>> Start MATERIAL FOR THIS EXERCISE

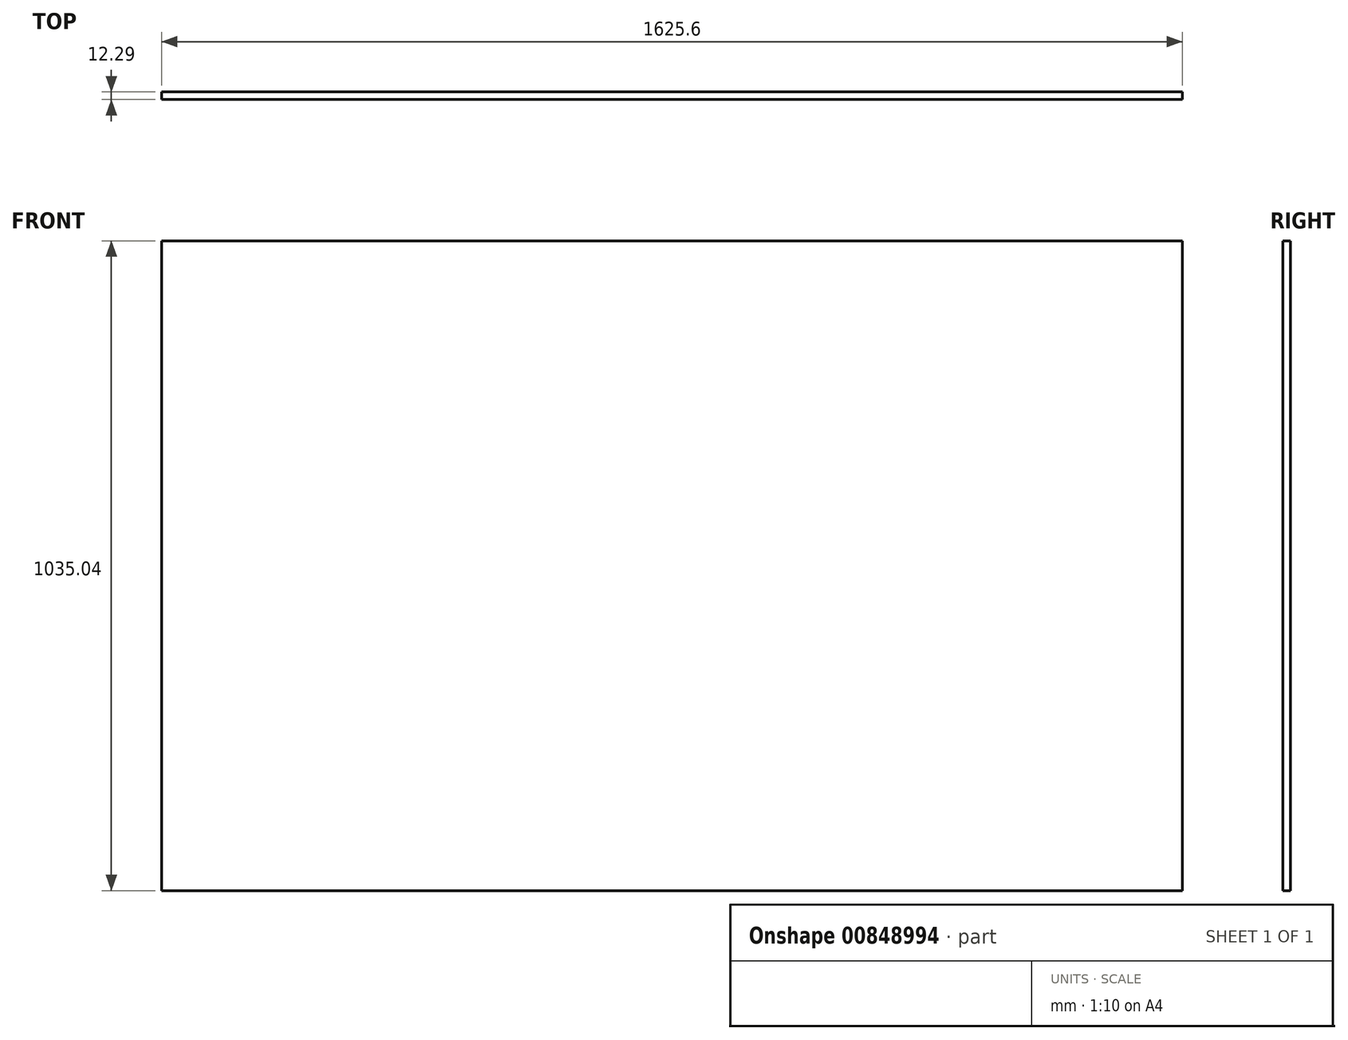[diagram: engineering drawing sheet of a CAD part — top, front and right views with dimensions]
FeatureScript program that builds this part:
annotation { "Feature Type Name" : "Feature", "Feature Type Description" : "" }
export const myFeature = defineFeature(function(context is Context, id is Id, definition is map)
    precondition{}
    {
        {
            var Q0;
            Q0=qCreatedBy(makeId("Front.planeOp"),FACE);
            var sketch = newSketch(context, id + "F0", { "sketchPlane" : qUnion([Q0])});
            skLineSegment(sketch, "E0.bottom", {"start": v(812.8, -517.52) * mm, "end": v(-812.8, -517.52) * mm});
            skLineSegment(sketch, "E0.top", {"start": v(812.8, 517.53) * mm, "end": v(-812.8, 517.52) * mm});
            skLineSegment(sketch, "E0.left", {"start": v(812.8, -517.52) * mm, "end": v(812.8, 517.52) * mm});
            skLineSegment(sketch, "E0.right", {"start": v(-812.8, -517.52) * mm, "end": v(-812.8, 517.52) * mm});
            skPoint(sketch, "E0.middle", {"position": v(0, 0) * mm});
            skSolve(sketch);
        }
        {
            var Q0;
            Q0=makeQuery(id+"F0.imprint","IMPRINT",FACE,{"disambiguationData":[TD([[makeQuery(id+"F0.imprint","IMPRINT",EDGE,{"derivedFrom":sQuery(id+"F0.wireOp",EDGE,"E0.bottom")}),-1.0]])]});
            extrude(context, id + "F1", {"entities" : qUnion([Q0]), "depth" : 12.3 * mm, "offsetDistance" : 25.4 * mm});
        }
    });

>> End MATERIAL FOR THIS EXERCISE

Rewrite the item above with every instance of "myFeature" replaced by "plateFeature" and everything else left unchanged. Omit the picture from your answer.

RESPONSE TO THIS EXERCISE
[diagram: engineering drawing sheet of a CAD part — top, front and right views with dimensions]
FeatureScript program that builds this part:
annotation { "Feature Type Name" : "Feature", "Feature Type Description" : "" }
export const plateFeature = defineFeature(function(context is Context, id is Id, definition is map)
    precondition{}
    {
        {
            var Q0;
            Q0=qCreatedBy(makeId("Front.planeOp"),FACE);
            var sketch = newSketch(context, id + "F0", { "sketchPlane" : qUnion([Q0])});
            skLineSegment(sketch, "E0.bottom", {"start": v(812.8, -517.52) * mm, "end": v(-812.8, -517.52) * mm});
            skLineSegment(sketch, "E0.top", {"start": v(812.8, 517.53) * mm, "end": v(-812.8, 517.52) * mm});
            skLineSegment(sketch, "E0.left", {"start": v(812.8, -517.52) * mm, "end": v(812.8, 517.52) * mm});
            skLineSegment(sketch, "E0.right", {"start": v(-812.8, -517.52) * mm, "end": v(-812.8, 517.52) * mm});
            skPoint(sketch, "E0.middle", {"position": v(0, 0) * mm});
            skSolve(sketch);
        }
        {
            var Q0;
            Q0=makeQuery(id+"F0.imprint","IMPRINT",FACE,{"disambiguationData":[TD([[makeQuery(id+"F0.imprint","IMPRINT",EDGE,{"derivedFrom":sQuery(id+"F0.wireOp",EDGE,"E0.bottom")}),-1.0]])]});
            extrude(context, id + "F1", {"entities" : qUnion([Q0]), "depth" : 12.3 * mm, "offsetDistance" : 25.4 * mm});
        }
    });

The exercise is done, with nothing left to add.